Melbourne pub closures accelerate, what's behind the trend and how to protect your margins
A record number of Melbourne pubs have closed in the first quarter of 2026. Rising costs and delivery platform commissions are the primary drivers.
Melbourne's pub sector has recorded an elevated rate of closures through the first quarter of 2026, a trend that has alarmed operators and industry bodies alike. The causes are structural rather than one-off, which makes them instructive for any venue trying to stay viable.
What is driving closures
- Compressed margins from rising input costs across produce, energy and labour, with little room to raise prices in a cost-conscious market.
- Delivery platform commissions of 25 to 30 percent that turn a nominally profitable order into a loss-making one once food and labour are accounted for.
- Debt servicing on fit-outs and equipment taken on in better times, now harder to carry.
- Payment processing costs that quietly compound, especially with the October 2026 surcharge ban removing the ability to pass card fees to customers.

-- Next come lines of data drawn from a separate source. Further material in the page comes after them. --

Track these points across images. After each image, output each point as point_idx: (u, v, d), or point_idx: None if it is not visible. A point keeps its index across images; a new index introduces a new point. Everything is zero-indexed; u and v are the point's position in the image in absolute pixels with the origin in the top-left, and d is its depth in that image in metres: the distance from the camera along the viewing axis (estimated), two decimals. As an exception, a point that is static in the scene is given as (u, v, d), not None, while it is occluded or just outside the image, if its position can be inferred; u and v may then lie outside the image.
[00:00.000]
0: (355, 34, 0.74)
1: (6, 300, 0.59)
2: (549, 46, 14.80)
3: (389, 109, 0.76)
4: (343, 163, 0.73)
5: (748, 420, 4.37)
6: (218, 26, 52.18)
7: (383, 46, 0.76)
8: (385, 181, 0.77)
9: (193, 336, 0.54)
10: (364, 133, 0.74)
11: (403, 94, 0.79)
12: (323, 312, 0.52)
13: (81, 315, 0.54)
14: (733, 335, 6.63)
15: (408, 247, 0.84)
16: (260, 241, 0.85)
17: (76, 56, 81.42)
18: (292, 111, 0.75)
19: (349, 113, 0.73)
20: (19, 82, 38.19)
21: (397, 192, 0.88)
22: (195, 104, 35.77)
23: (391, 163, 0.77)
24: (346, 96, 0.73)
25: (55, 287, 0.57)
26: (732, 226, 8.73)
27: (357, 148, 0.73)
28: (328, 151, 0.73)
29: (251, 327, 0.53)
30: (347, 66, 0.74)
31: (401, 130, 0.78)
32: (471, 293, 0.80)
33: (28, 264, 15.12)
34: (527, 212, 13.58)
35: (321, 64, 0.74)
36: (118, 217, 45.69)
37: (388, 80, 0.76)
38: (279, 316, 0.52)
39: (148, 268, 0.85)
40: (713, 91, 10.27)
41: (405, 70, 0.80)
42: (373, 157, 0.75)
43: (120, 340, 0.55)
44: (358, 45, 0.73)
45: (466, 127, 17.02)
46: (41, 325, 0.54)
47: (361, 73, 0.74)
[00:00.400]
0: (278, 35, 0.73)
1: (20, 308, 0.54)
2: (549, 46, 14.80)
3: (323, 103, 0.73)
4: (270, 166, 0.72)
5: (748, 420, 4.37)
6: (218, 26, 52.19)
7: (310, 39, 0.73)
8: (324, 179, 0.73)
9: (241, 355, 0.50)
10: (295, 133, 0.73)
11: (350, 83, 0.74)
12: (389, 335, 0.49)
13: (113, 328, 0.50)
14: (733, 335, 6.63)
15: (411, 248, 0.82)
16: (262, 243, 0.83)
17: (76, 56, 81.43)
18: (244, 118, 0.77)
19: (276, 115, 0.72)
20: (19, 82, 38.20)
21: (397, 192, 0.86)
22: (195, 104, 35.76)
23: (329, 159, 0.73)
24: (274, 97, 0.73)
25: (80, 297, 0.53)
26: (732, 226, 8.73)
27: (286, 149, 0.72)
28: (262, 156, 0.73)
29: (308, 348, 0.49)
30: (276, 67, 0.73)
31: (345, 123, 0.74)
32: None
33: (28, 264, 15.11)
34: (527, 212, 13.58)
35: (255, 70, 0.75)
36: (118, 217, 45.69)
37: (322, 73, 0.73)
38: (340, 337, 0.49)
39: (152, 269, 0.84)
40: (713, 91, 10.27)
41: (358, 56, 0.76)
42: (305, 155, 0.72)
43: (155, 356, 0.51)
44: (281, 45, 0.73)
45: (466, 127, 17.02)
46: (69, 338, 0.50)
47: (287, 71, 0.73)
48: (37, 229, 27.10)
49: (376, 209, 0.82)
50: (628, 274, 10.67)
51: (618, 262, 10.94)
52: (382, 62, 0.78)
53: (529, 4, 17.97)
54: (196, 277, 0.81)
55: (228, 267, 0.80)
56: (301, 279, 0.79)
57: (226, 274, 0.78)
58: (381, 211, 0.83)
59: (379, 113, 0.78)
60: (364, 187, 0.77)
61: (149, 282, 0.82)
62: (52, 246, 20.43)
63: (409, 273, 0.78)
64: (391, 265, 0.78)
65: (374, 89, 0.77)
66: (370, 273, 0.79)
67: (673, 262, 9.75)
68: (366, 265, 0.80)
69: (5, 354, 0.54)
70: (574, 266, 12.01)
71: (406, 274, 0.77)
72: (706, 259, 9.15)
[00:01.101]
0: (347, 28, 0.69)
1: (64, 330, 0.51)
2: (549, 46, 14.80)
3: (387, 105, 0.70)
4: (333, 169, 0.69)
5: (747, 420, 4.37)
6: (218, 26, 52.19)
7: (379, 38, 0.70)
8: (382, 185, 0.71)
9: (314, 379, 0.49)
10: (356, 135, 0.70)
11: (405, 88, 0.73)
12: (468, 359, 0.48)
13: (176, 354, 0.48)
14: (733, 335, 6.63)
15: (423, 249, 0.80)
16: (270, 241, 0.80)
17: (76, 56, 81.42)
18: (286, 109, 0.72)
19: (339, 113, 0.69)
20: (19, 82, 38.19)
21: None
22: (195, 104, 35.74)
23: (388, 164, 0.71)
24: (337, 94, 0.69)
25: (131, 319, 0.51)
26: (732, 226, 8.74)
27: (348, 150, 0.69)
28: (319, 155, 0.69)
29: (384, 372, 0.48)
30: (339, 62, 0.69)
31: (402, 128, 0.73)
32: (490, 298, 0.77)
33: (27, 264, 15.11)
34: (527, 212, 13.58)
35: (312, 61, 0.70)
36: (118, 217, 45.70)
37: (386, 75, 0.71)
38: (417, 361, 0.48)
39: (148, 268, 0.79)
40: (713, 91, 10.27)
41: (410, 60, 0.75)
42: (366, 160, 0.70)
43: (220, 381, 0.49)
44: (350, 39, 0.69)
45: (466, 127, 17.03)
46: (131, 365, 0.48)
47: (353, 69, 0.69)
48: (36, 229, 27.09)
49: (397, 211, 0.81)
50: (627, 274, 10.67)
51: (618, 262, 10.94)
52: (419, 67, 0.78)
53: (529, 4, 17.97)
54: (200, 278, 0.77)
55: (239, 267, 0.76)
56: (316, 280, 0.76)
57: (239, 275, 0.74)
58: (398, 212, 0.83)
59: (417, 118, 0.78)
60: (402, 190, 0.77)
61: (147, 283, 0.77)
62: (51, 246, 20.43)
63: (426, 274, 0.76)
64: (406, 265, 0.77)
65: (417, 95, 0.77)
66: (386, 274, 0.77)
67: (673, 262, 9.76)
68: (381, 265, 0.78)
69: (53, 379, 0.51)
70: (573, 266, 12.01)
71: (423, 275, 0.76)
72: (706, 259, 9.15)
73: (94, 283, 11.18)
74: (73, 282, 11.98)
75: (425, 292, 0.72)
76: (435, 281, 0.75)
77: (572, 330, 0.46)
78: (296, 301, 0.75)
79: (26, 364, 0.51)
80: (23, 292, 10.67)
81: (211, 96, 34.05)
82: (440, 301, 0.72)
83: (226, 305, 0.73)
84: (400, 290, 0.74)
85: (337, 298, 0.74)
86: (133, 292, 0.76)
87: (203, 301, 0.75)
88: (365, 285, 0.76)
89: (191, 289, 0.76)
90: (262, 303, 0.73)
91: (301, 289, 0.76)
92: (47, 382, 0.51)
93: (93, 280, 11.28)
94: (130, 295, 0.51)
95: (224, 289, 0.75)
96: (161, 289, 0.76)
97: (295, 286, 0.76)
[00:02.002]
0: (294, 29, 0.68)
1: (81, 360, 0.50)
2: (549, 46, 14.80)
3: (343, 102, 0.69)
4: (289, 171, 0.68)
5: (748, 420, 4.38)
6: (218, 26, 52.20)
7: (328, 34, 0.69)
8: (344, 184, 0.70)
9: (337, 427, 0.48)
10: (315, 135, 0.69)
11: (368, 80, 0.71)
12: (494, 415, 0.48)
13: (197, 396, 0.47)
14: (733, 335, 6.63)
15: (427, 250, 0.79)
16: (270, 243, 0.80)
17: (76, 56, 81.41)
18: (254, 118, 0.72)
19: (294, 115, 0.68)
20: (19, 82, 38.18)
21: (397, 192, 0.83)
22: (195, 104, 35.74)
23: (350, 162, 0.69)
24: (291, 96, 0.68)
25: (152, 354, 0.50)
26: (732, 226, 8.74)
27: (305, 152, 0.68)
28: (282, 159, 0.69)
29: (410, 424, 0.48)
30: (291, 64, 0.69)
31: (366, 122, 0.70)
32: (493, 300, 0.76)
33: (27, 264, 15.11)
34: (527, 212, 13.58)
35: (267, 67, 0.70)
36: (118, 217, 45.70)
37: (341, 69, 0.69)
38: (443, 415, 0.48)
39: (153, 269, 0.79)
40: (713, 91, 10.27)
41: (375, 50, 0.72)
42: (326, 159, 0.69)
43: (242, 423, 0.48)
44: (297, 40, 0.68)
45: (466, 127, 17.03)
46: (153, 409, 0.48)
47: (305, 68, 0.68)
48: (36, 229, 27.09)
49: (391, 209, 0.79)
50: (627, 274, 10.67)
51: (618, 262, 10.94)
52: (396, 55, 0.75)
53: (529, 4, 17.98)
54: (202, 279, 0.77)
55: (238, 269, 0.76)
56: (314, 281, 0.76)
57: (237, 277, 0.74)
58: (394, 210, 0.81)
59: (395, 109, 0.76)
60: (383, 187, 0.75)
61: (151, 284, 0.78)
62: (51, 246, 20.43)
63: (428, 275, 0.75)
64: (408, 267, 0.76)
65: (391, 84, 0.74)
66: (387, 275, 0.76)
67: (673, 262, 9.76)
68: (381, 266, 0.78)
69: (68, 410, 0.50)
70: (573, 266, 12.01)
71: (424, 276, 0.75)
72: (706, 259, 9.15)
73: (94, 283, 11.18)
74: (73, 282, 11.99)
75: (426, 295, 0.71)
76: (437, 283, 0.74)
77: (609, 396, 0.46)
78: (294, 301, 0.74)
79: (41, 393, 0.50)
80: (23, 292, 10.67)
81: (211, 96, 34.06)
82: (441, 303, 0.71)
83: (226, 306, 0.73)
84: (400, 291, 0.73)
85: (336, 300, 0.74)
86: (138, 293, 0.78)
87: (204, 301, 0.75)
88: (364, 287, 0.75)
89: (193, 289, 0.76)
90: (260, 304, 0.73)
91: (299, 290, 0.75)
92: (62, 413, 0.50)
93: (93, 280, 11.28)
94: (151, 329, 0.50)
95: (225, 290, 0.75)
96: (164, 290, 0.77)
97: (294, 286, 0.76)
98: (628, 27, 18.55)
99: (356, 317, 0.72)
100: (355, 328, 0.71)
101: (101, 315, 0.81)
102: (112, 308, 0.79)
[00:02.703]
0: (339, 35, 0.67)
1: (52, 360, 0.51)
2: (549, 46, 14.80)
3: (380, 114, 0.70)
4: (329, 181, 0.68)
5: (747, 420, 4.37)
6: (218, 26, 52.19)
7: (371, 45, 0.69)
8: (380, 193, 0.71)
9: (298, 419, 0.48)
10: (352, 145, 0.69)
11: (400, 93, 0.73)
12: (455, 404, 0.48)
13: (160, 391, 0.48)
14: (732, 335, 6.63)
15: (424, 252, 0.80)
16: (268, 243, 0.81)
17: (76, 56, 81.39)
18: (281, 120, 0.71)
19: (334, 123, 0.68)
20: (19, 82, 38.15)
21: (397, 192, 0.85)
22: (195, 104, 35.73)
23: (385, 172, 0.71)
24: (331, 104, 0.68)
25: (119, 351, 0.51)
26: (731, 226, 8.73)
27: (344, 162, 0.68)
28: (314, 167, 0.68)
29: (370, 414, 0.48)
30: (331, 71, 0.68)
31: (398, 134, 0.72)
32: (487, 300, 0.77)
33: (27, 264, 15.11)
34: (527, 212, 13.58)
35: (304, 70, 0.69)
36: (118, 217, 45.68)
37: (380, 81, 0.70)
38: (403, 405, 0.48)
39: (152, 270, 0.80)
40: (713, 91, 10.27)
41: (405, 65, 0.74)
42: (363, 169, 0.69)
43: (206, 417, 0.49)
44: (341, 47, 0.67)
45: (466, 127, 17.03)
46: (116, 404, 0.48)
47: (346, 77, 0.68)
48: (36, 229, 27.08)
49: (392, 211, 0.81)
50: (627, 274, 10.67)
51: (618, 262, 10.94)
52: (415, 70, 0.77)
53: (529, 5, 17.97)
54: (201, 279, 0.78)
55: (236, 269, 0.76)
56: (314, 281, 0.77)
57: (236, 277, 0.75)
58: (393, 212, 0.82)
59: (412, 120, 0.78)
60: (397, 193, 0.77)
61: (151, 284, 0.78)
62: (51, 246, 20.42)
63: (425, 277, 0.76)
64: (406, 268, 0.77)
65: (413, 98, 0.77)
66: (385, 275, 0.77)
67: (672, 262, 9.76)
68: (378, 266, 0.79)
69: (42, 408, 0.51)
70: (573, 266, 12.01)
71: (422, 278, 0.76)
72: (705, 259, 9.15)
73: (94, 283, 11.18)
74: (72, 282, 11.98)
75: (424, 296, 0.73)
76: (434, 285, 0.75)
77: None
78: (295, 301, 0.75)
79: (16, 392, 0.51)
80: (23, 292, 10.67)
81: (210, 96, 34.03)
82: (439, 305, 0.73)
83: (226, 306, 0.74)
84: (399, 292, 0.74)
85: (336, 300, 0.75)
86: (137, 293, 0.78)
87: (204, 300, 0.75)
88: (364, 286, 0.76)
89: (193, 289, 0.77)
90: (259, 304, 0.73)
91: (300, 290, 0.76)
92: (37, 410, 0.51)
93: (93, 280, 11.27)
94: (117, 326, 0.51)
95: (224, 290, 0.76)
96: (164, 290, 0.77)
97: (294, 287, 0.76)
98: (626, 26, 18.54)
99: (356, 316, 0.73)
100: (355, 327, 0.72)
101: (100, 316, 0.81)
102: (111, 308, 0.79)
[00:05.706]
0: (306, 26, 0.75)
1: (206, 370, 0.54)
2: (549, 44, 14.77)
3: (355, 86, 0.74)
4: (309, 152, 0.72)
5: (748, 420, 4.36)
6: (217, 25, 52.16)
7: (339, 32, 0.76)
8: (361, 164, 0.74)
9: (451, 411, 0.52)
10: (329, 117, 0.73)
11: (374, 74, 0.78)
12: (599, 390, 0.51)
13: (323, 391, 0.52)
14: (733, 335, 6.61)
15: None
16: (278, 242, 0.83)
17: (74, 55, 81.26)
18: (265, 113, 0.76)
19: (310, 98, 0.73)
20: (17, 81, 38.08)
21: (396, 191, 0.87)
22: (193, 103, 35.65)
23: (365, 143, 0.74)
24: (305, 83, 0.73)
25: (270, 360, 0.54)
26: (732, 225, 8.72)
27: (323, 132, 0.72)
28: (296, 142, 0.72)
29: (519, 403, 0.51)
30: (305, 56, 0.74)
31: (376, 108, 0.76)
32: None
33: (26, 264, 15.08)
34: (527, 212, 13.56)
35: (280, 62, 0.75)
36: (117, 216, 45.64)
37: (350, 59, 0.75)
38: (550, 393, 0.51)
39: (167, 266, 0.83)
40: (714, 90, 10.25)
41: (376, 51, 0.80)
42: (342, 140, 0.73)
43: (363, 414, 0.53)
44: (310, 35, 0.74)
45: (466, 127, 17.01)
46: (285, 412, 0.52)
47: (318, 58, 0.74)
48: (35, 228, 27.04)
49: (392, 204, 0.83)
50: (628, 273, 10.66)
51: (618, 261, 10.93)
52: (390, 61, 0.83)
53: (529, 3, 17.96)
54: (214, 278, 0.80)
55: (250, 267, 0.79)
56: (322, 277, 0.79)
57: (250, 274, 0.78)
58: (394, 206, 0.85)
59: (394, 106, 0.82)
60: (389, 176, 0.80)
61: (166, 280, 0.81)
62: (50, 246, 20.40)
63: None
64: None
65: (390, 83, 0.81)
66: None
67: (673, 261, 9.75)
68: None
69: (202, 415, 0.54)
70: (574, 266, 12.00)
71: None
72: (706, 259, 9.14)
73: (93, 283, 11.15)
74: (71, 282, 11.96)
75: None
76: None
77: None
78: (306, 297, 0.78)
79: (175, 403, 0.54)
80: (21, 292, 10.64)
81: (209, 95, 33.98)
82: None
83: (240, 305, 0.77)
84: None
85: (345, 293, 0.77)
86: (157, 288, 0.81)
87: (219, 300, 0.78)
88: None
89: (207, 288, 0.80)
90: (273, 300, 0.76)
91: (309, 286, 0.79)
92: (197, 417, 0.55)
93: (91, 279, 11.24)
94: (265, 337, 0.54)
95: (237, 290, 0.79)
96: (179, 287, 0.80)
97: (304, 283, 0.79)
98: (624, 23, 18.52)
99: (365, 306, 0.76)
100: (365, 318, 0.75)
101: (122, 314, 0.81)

How surviving venues protect themselves
The operators weathering this period share a common habit: they treat cost control as an ongoing discipline, not a one-time exercise. They audit what they pay for POS, payments and produce regularly, they build direct ordering channels to reduce platform dependency, and they restructure debt before it becomes a crisis. None of these moves is dramatic on its own. Together they are often the difference between staying open and closing.